Your assignment
Produce word for word the lines of the data below running from the one that has "## Wymagania wstępne" to the one that has "- Python 3.8 lub nowszy", inclusive, and no others.

Supplied records

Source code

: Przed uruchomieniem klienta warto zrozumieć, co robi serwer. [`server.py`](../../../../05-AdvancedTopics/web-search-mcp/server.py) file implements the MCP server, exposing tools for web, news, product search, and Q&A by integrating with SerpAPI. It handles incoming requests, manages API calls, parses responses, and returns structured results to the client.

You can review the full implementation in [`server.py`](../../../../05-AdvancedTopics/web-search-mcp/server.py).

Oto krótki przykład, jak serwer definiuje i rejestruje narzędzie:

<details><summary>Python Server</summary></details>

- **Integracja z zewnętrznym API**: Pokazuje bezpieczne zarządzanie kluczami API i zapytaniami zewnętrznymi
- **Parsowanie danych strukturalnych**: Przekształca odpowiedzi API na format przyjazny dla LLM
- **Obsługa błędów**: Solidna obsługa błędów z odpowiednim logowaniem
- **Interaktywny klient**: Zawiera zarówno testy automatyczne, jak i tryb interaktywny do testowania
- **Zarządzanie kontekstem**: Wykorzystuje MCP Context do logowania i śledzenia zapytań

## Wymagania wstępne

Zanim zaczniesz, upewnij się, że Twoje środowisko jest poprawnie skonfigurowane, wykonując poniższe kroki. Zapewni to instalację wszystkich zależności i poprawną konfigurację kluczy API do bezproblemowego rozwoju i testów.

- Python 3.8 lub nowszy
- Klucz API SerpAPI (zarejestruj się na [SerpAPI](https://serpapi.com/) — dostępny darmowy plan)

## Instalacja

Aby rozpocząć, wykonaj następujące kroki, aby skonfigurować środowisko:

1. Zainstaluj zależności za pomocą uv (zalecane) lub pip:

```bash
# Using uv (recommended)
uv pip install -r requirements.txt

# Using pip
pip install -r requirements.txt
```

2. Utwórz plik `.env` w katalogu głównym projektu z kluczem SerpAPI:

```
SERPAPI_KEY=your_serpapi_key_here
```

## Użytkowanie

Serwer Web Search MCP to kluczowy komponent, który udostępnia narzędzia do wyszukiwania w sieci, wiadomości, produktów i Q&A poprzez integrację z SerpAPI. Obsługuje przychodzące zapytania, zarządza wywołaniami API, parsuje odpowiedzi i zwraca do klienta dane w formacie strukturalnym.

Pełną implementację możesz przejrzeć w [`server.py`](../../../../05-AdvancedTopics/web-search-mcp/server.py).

Output
## Wymagania wstępne

Zanim zaczniesz, upewnij się, że Twoje środowisko jest poprawnie skonfigurowane, wykonując poniższe kroki. Zapewni to instalację wszystkich zależności i poprawną konfigurację kluczy API do bezproblemowego rozwoju i testów.

- Python 3.8 lub nowszy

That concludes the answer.